Researcher: Shiv Jatinkumar Malvi
The project focuses on developing a deep learning model to accurately localize and separate sound sources in complex auditory environments. Using both spatial and temporal cues, the model aims to distinguish multiple sound sources by integrating audio and visual information. Advanced neural network architectures, including skip connections, are employed to ensure precise localization and separation. This system has potential applications in areas such as surveillance, multimedia, and robotics, where distinguishing individual sound sources is critical for performance enhancement.
Researcher: Kazi Ruslan Rahman
The project delves into Visual to Audio (V2A) conversion process, leveraging a pipeline to effectively translate visual cues into high-quality, context-aware audio. By using the SVA V2A approach, this research aims to create a system that interprets visual data and transforms it into audio signals that preserve the nuances of the original content.
The project incorporates classifier models to organize and categorize video content before audio generation. The classifiers enhance accuracy by discerning different contexts and content types within the visual data, enabling the audio output to be tailored.
This work could have broad applications, such as assisting visually impaired users in understanding video content, advancing real-time content narration, or improving multimedia accessibility tools.
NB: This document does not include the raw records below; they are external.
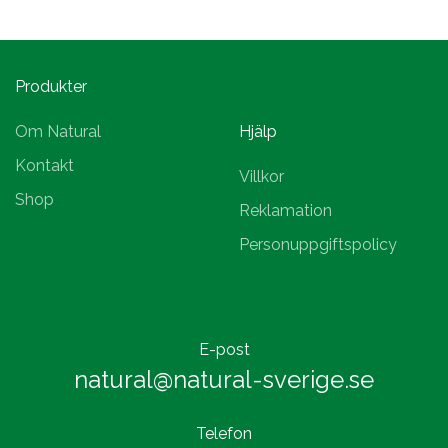
Produkter
Om Natural
Hjälp
Kontakt
Villkor
Shop
Reklamation
Personuppgiftspolicy
E-post
natural@natural-sverige.se
Telefon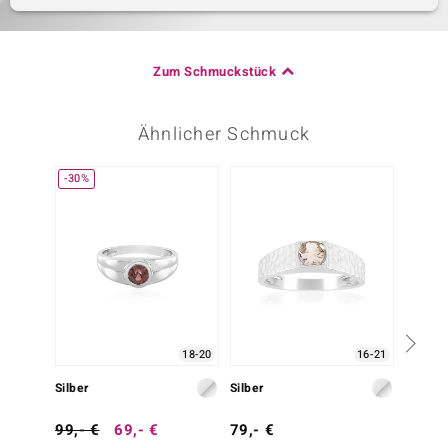
Zum Schmuckstück
Ähnlicher Schmuck
-30%
18-20
16-21
Silber
Silber
Silber
99,- €
69,- €
79,- €
149,-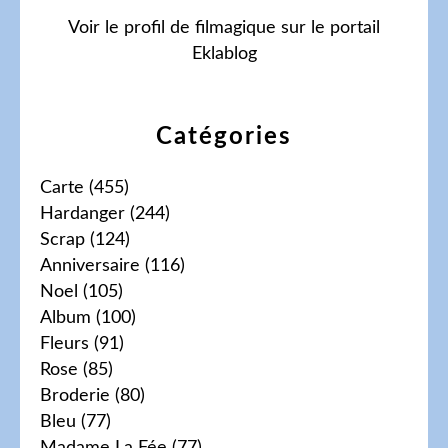
Voir le profil de
filmagique
sur le portail
Eklablog
Catégories
Carte
(455)
Hardanger
(244)
Scrap
(124)
Anniversaire
(116)
Noel
(105)
Album
(100)
Fleurs
(91)
Rose
(85)
Broderie
(80)
Bleu
(77)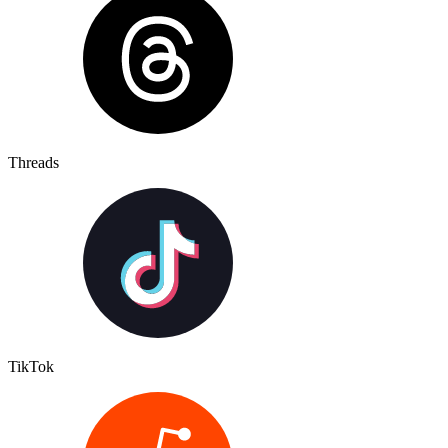
Threads
TikTok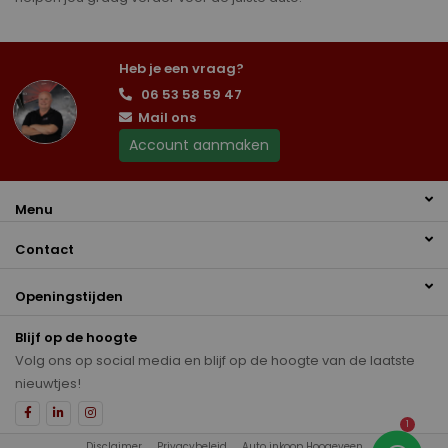
Heb je een vraag?
06 53 58 59 47
Mail ons
Account aanmaken
Menu
Contact
Openingstijden
Blijf op de hoogte
Volg ons op social media en blijf op de hoogte van de laatste
nieuwtjes!
1
Disclaimer
Privacybeleid
Auto inkoop Hoogeveen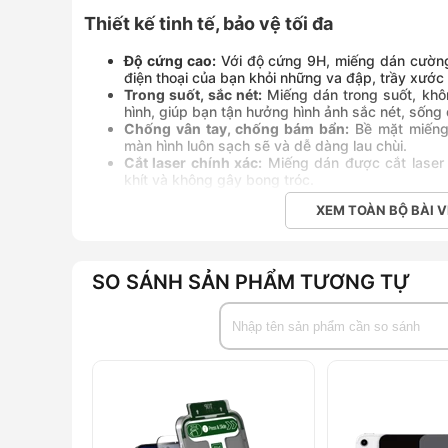
Thiết kế tinh tế, bảo vệ tối đa
Độ cứng cao:
Với độ cứng 9H, miếng dán cường
điện thoại của bạn khỏi những va đập, trầy xước
Trong suốt, sắc nét:
Miếng dán trong suốt, khô
hình, giúp bạn tận hưởng hình ảnh sắc nét, sống
Chống vân tay, chống bám bẩn:
Bề mặt miếng 
màn hình luôn sạch sẽ và dễ dàng lau chùi.
Cắt laser chính xác:
Miếng dán được cắt laser 
khít và không gây bong tróc.
XEM TOÀN BỘ BÀI V
Những lợi ích khi sử dụng Miếng dán c
Glass
Bảo vệ màn hình:
Ngăn chặn các vết xước, va đậ
SO SÁNH SẢN PHẨM TƯƠNG TỰ
Tăng độ bền:
Giúp màn hình điện thoại của bạn b
Giữ màn hình luôn sạch sẽ:
Nhờ lớp phủ chống v
Dễ dàng lắp đặt:
Miếng dán dễ dàng lắp đặt tại n
Miếng dán cường lực màn hình Araree Core Glass
là
màn hình chiếc Samsung Galaxy Z Fold 4/Z Fold 5 của 
tế, sản phẩm này sẽ giúp bạn yên tâm hơn khi sử dụng 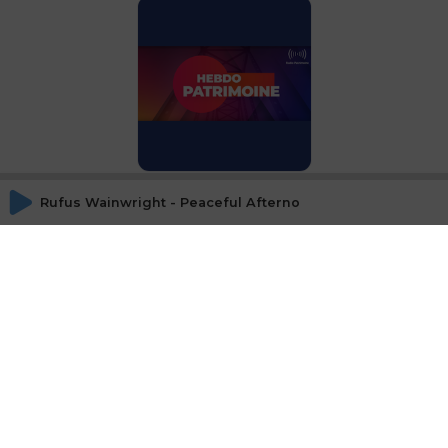
La librairie de l'Hebdo
(dédiée à Queen
Rufus Wainwright - Peaceful Afternoon
Elisabeth II)
Quel avenir pour les
sociétés de gestion
indépendante ?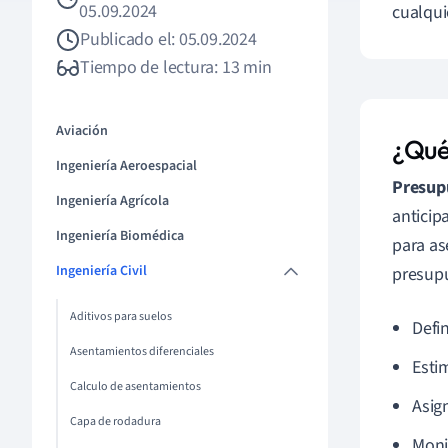
05.09.2024
cualqui
Publicado el: 05.09.2024
Tiempo de lectura: 13 min
Aviación
¿Qué
Ingeniería Aeroespacial
Presup
Ingeniería Agrícola
anticip
Ingeniería Biomédica
para as
Ingeniería Civil
presupu
Aditivos para suelos
Defi
Asentamientos diferenciales
Esti
Calculo de asentamientos
Asig
Capa de rodadura
Moni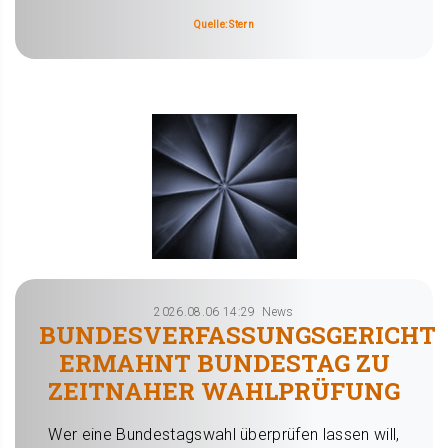
Quelle: Stern
2026.08.06 14:29
News
BUNDESVERFASSUNGSGERICHT
ERMAHNT BUNDESTAG ZU
ZEITNAHER WAHLPRÜFUNG
Wer eine Bundestagswahl überprüfen lassen will,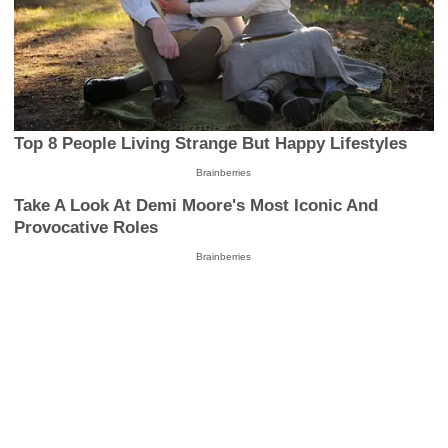
Top 8 People Living Strange But Happy Lifestyles
Brainberries
Take A Look At Demi Moore's Most Iconic And
Provocative Roles
Brainberries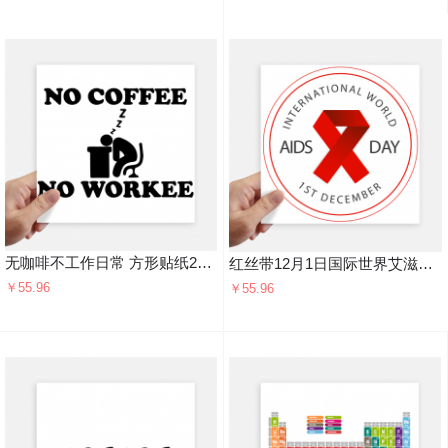
无咖啡不工作日常 方形贴纸20cm摩托电脑贴画旅行箱装饰4片
红丝带12月1日国际世界艾滋日公益团结符号 方形贴纸20cm摩托电脑贴画旅行箱装饰4片
￥55.96
￥55.96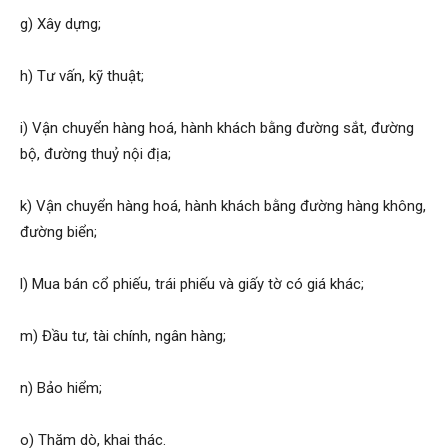
g) Xây dựng;
h) Tư vấn, kỹ thuật;
i) Vận chuyển hàng hoá, hành khách bằng đường sắt, đường
bộ, đường thuỷ nội địa;
k) Vận chuyển hàng hoá, hành khách bằng đường hàng không,
đường biển;
l) Mua bán cổ phiếu, trái phiếu và giấy tờ có giá khác;
m) Đầu tư, tài chính, ngân hàng;
n) Bảo hiểm;
o) Thăm dò, khai thác.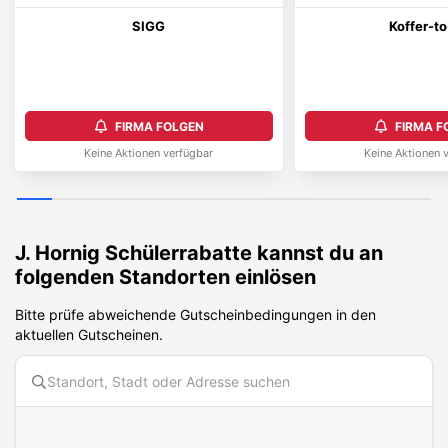
SIGG
Koffer-t
FIRMA FOLGEN
FIRMA F
Keine Aktionen verfügbar
Keine Aktionen 
J. Hornig
Schülerrabatte kannst du an
folgenden Standorten einlösen
Bitte prüfe abweichende Gutscheinbedingungen in den
aktuellen Gutscheinen.
Diese Karte benötigt Cookies. Bitte akzeptiere die Karten-Cookies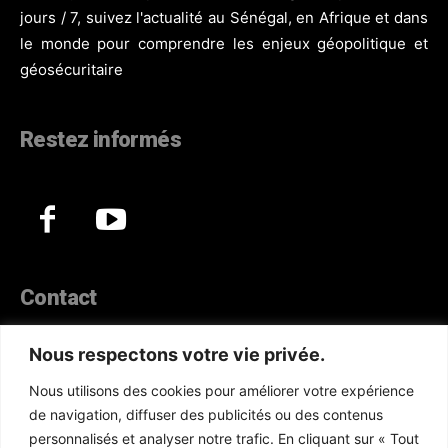
jours / 7, suivez l'actualité au Sénégal, en Afrique et dans
le monde pour comprendre les enjeux géopolitique et
géosécuritaire
Restez informés
Contact
44, Hann Maristes Dakar
Nous respectons votre vie privée.
Téléphone :
(+221) 70 330 86 87‬
Nous utilisons des cookies pour améliorer votre expérience
WhatsApp :
(+33) 6 52 17 85 46
de navigation, diffuser des publicités ou des contenus
E-mail :
redaction@atlanticactu.com
personnalisés et analyser notre trafic. En cliquant sur « Tout
E-mail :
commercial@atlanticactu.com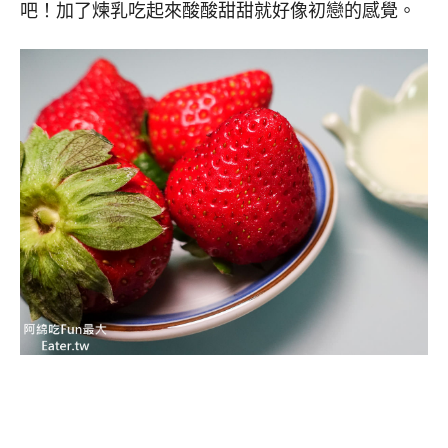
吧！加了煉乳吃起來酸酸甜甜就好像初戀的感覺。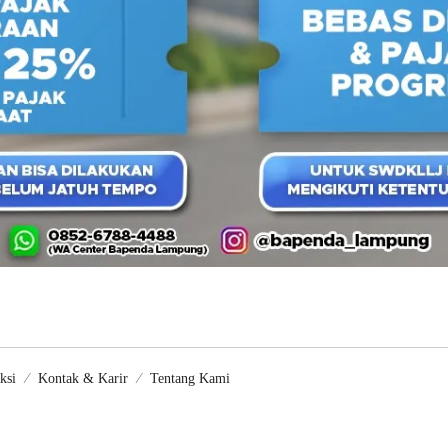
ksi
Kontak & Karir
Tentang Kami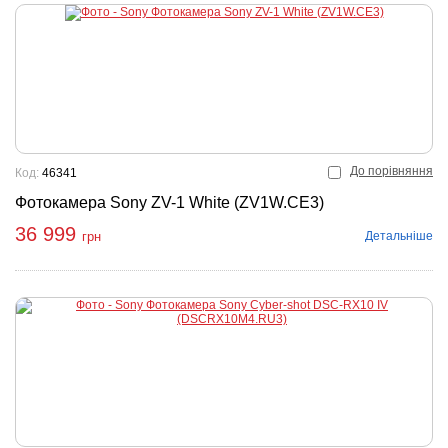
До порівняння
Код:
46341
Фотокамера Sony ZV-1 White (ZV1W.CE3)
36 999
Детальніше
грн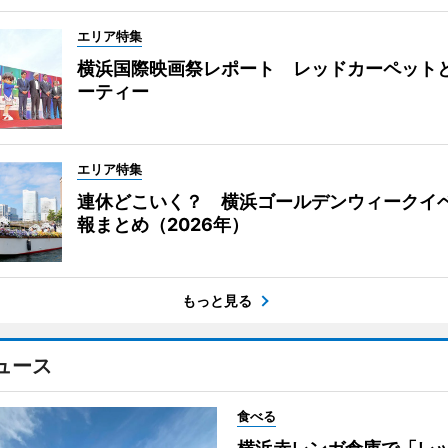
エリア特集
横浜国際映画祭レポート レッドカーペット
ーティー
エリア特集
連休どこいく？ 横浜ゴールデンウィークイ
報まとめ（2026年）
もっと見る
ュース
食べる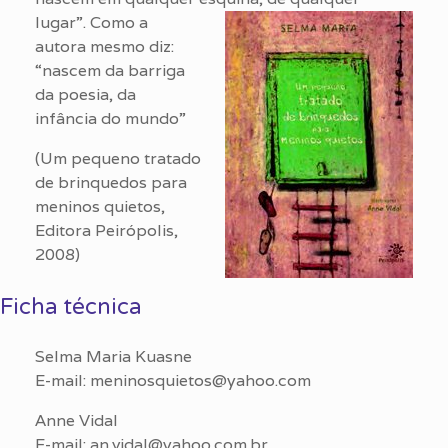
lugar”.
Como a
autora mesmo diz:
“nascem da barriga
da poesia, da
infância do mundo”
(Um pequeno tratado
de brinquedos para
meninos quietos,
Editora Peirópolis,
2008)
Ficha técnica
Selma Maria Kuasne
E-mail: meninosquietos@yahoo.com
Anne Vidal
E-mail: an.vidal@yahoo.com.br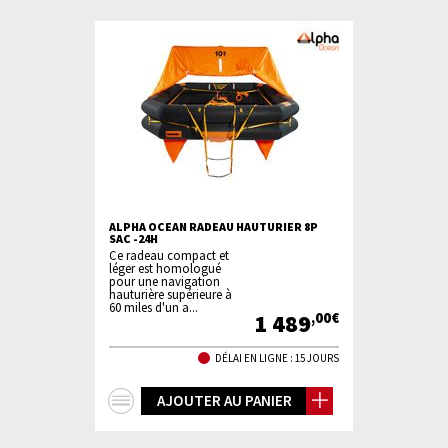
ALPHA OCEAN RADEAU HAUTURIER 8P
SAC -24H
Ce radeau compact et
léger est homologué
pour une navigation
hauturière supérieure à
60 miles d'un a...
1 489
,00€
DÉLAI EN LIGNE : 15 JOURS
+
AJOUTER AU PANIER
d'infos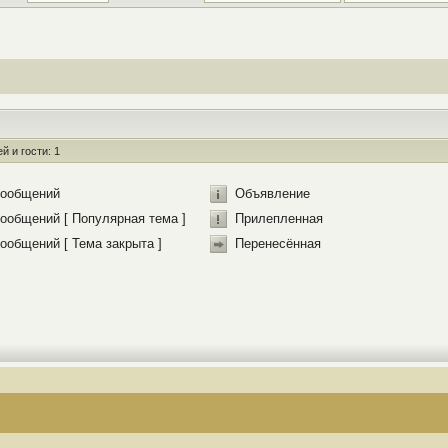
 и гости: 1
сообщений
Объявление
ообщений [ Популярная тема ]
Прилепленная
ообщений [ Тема закрыта ]
Перенесённая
Taken from PySlowFast Video Classifier Demo
Researcher: Panya Sukphranee
The project centers on developing a diffusion-based deep learning model for generating audio from visual data. By learning from temporally and semantically aligned features of video frames with the corresponding Mel-Spec data, we generate a Mel-Spec through diffusion . The model captures audio characteristics that are related semantically and temporally. This approach has promising applications in fields like immersive media, virtual reality, and content creation, where audio generation for action can be automated.
Researcher: Aditya Anil
This project aims to generate captions for videos using a CNN-LSTM model. Recent advances in using long short-term memory (LSTM) networks for image captioning have inspired exploration into their applications for video captioning. By processing video frames as a sequence of features, an LSTM model is trained on video-sentence pairs, learning to associate each video with an appropriate caption. Unlike most existing methods that operate on pre-rendered videos, this approach captures real-time frames from a live camera feed to generate captions dynamically.